WHAT THE TASK ASKS:
Below are the entries; give again exactly the lines from the one mentioning "<source format=gbr>" through the one mentioning "X206523809Y-113707380D01*", inclusive.

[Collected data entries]

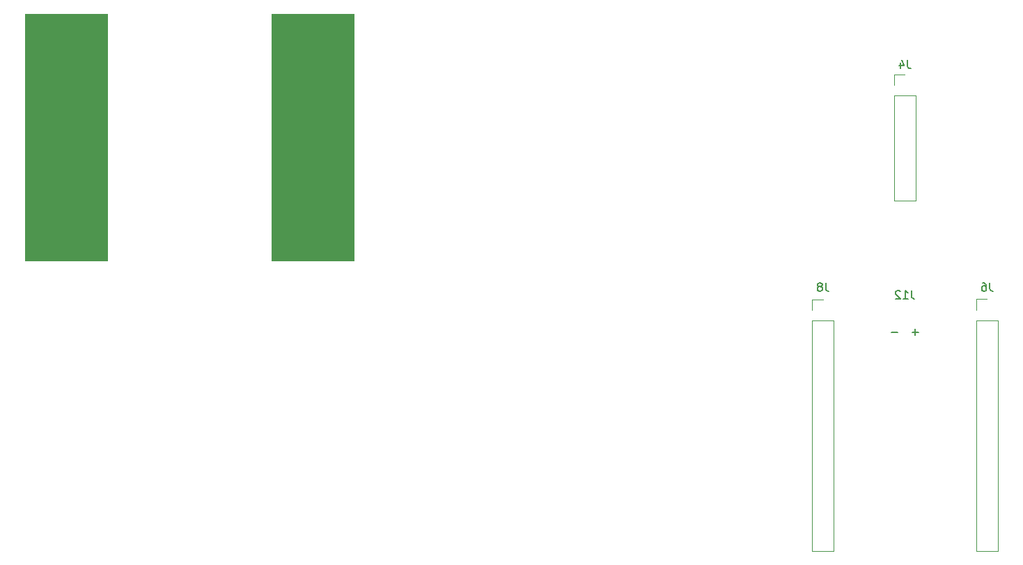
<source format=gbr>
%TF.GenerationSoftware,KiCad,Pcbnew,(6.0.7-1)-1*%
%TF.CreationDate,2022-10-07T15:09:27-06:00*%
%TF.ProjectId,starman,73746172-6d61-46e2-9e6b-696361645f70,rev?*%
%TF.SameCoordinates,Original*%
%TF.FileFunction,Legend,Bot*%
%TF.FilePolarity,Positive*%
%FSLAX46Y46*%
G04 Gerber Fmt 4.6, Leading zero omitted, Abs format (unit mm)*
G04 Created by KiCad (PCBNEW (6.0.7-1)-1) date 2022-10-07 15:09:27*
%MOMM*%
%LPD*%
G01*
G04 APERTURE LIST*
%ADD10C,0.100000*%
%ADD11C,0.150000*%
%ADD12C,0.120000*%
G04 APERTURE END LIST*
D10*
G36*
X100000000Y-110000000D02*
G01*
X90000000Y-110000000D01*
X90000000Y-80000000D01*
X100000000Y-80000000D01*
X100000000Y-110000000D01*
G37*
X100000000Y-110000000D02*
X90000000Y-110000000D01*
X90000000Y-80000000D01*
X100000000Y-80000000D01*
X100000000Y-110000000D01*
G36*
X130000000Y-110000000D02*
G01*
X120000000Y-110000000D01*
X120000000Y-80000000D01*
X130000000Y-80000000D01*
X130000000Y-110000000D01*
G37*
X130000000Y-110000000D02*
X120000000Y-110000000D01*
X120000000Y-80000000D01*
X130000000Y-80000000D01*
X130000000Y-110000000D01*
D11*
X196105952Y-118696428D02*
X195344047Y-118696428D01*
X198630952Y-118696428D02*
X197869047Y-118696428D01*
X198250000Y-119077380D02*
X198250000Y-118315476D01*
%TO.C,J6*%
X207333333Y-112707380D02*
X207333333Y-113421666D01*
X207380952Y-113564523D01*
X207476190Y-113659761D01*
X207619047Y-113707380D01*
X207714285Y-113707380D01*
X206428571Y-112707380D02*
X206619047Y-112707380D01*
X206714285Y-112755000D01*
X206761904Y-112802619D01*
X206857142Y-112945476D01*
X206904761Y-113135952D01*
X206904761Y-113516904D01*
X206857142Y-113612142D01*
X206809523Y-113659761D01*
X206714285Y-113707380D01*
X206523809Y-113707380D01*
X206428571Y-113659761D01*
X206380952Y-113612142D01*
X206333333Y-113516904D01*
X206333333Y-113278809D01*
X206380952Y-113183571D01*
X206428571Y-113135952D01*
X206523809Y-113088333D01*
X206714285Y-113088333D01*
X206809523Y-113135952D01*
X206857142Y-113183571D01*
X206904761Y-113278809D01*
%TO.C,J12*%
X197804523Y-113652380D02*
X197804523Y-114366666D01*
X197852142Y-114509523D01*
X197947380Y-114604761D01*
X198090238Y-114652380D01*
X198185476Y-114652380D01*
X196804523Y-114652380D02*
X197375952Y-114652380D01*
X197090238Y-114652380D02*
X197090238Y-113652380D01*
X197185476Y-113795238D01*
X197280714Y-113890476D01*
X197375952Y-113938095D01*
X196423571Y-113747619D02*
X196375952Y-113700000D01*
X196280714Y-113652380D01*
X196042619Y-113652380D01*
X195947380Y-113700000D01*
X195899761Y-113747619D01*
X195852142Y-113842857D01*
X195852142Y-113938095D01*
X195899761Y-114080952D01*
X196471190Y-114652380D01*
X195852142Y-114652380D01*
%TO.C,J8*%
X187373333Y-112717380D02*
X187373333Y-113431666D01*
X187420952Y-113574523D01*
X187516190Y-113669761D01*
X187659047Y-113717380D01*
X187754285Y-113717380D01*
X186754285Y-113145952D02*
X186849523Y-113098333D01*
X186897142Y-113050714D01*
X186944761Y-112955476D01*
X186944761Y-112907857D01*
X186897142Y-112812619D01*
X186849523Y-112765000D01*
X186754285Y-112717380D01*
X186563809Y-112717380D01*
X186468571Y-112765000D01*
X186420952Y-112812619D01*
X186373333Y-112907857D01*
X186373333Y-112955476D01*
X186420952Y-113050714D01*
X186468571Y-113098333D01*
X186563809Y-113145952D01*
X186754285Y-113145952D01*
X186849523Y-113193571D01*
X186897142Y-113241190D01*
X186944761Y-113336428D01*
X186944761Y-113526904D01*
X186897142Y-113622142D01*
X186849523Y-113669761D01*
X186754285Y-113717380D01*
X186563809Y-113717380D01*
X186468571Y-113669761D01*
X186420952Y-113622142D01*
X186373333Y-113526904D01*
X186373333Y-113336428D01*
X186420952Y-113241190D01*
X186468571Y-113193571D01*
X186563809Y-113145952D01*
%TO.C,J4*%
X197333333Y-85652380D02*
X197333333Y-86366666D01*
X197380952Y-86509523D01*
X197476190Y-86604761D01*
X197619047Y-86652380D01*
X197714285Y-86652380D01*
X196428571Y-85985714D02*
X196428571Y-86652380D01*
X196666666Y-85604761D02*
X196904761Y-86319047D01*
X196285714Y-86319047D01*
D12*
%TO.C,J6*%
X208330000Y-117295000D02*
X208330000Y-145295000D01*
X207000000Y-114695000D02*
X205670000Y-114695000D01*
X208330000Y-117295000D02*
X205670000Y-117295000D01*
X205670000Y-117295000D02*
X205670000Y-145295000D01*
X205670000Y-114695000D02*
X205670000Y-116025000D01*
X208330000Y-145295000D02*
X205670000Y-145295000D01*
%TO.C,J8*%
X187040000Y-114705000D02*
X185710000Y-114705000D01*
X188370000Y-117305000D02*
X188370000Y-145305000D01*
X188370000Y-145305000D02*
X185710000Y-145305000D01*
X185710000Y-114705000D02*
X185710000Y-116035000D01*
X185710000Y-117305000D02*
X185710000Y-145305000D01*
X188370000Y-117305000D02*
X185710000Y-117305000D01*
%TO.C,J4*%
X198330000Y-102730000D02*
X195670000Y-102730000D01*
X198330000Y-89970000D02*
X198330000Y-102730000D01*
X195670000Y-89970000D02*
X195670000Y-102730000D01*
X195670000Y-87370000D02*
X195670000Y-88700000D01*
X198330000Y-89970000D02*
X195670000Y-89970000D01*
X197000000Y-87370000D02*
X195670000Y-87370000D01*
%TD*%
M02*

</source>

--

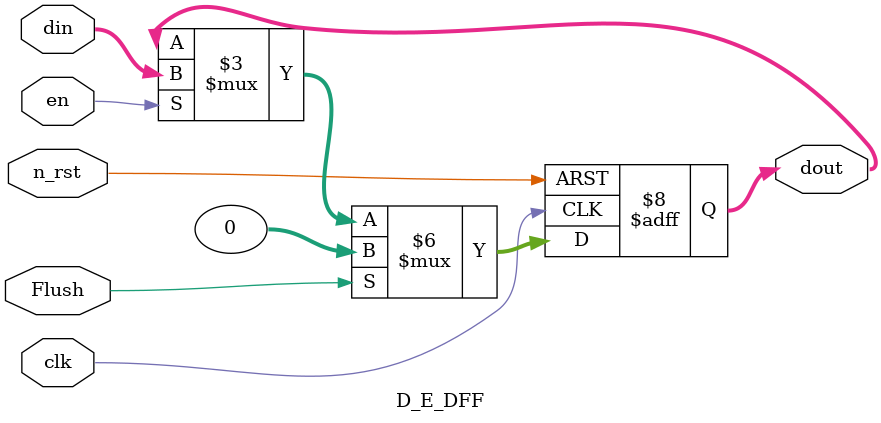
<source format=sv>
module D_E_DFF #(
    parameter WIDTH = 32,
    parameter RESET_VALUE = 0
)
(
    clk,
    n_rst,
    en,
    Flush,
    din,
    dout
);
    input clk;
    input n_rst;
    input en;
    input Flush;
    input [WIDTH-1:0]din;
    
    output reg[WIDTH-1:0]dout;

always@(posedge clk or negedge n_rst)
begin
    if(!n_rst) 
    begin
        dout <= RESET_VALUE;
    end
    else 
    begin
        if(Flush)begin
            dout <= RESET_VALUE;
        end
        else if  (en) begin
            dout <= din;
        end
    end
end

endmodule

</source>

RESPONSE AREA:
<source format=gbr>
%TF.GenerationSoftware,KiCad,Pcbnew,(6.0.7-1)-1*%
%TF.CreationDate,2022-10-07T15:09:27-06:00*%
%TF.ProjectId,starman,73746172-6d61-46e2-9e6b-696361645f70,rev?*%
%TF.SameCoordinates,Original*%
%TF.FileFunction,Legend,Bot*%
%TF.FilePolarity,Positive*%
%FSLAX46Y46*%
G04 Gerber Fmt 4.6, Leading zero omitted, Abs format (unit mm)*
G04 Created by KiCad (PCBNEW (6.0.7-1)-1) date 2022-10-07 15:09:27*
%MOMM*%
%LPD*%
G01*
G04 APERTURE LIST*
%ADD10C,0.100000*%
%ADD11C,0.150000*%
%ADD12C,0.120000*%
G04 APERTURE END LIST*
D10*
G36*
X100000000Y-110000000D02*
G01*
X90000000Y-110000000D01*
X90000000Y-80000000D01*
X100000000Y-80000000D01*
X100000000Y-110000000D01*
G37*
X100000000Y-110000000D02*
X90000000Y-110000000D01*
X90000000Y-80000000D01*
X100000000Y-80000000D01*
X100000000Y-110000000D01*
G36*
X130000000Y-110000000D02*
G01*
X120000000Y-110000000D01*
X120000000Y-80000000D01*
X130000000Y-80000000D01*
X130000000Y-110000000D01*
G37*
X130000000Y-110000000D02*
X120000000Y-110000000D01*
X120000000Y-80000000D01*
X130000000Y-80000000D01*
X130000000Y-110000000D01*
D11*
X196105952Y-118696428D02*
X195344047Y-118696428D01*
X198630952Y-118696428D02*
X197869047Y-118696428D01*
X198250000Y-119077380D02*
X198250000Y-118315476D01*
%TO.C,J6*%
X207333333Y-112707380D02*
X207333333Y-113421666D01*
X207380952Y-113564523D01*
X207476190Y-113659761D01*
X207619047Y-113707380D01*
X207714285Y-113707380D01*
X206428571Y-112707380D02*
X206619047Y-112707380D01*
X206714285Y-112755000D01*
X206761904Y-112802619D01*
X206857142Y-112945476D01*
X206904761Y-113135952D01*
X206904761Y-113516904D01*
X206857142Y-113612142D01*
X206809523Y-113659761D01*
X206714285Y-113707380D01*
X206523809Y-113707380D01*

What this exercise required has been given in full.